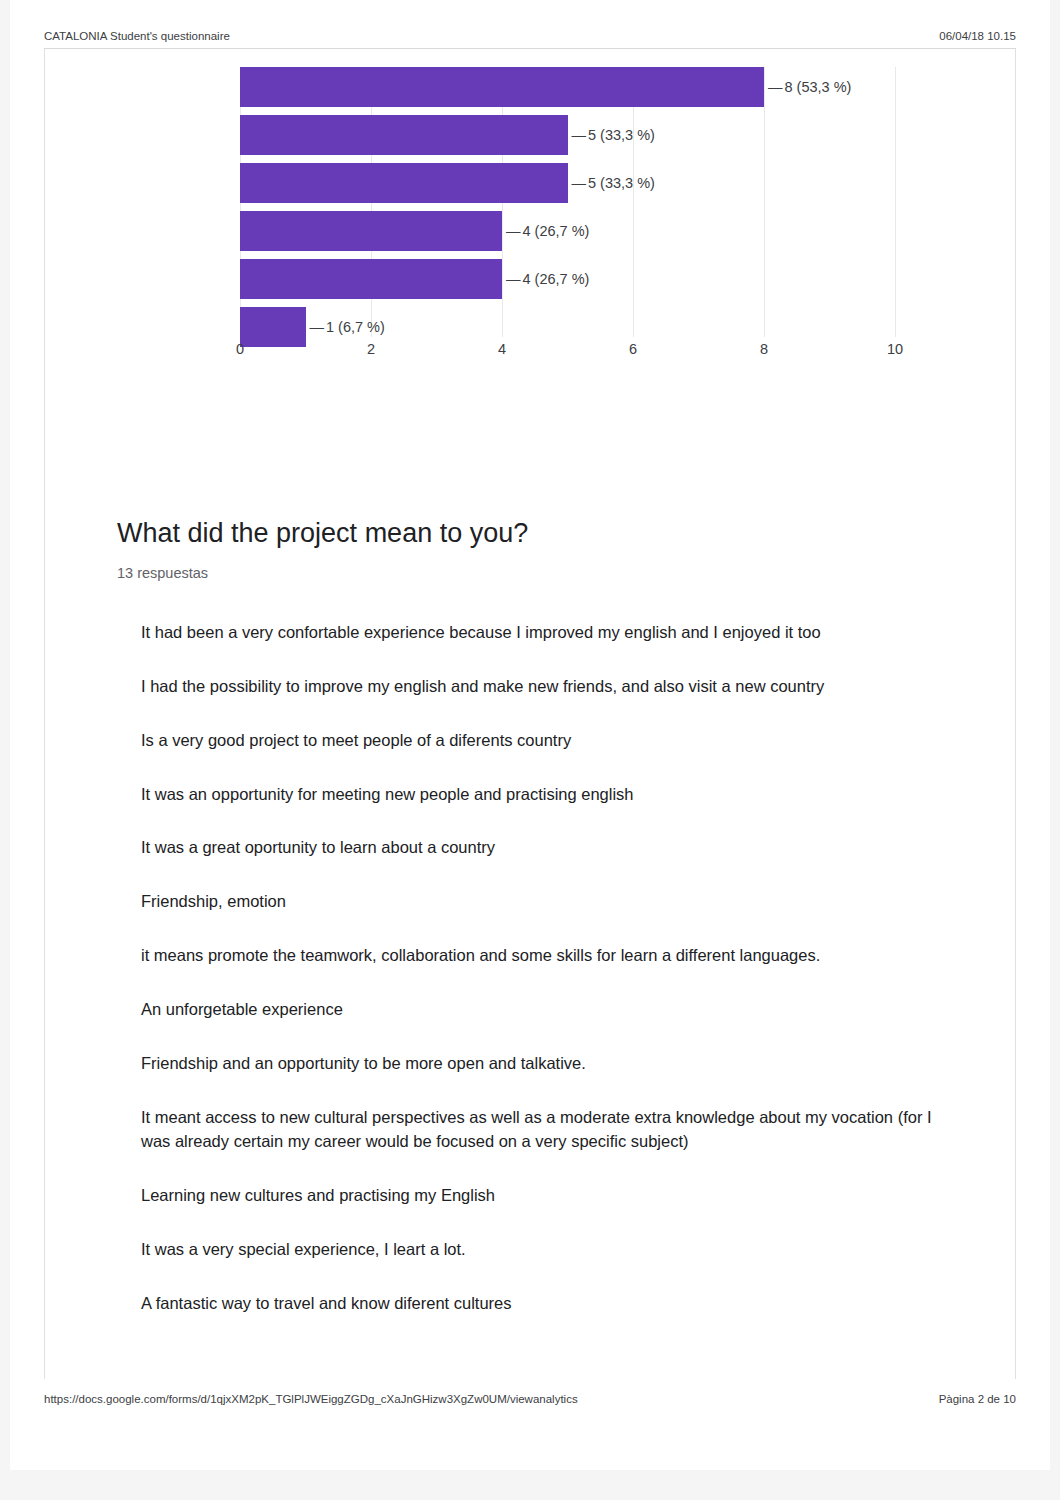CATALONIA Student's questionnaire
06/04/18 10.15
8 (53,3 %)
5 (33,3 %)
5 (33,3 %)
4 (26,7 %)
4 (26,7 %)
1 (6,7 %)
0 2 4 6 8 10
What did the project mean to you?
13 respuestas
It had been a very confortable experience because I improved my english and I enjoyed it too
I had the possibility to improve my english and make new friends, and also visit a new country
Is a very good project to meet people of a diferents country
It was an opportunity for meeting new people and practising english
It was a great oportunity to learn about a country
Friendship, emotion
it means promote the teamwork, collaboration and some skills for learn a different languages.
An unforgetable experience
Friendship and an opportunity to be more open and talkative.
It meant access to new cultural perspectives as well as a moderate extra knowledge about my vocation (for I was already certain my career would be focused on a very specific subject)
Learning new cultures and practising my English
It was a very special experience, I leart a lot.
A fantastic way to travel and know diferent cultures
https://docs.google.com/forms/d/1qjxXM2pK_TGlPlJWEiggZGDg_cXaJnGHizw3XgZw0UM/viewanalytics
Pàgina 2 de 10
──────────────────────────────
Task requirements
How many lines of the entries above include the word "Friendship"? Reply with the number alone.

Reply
2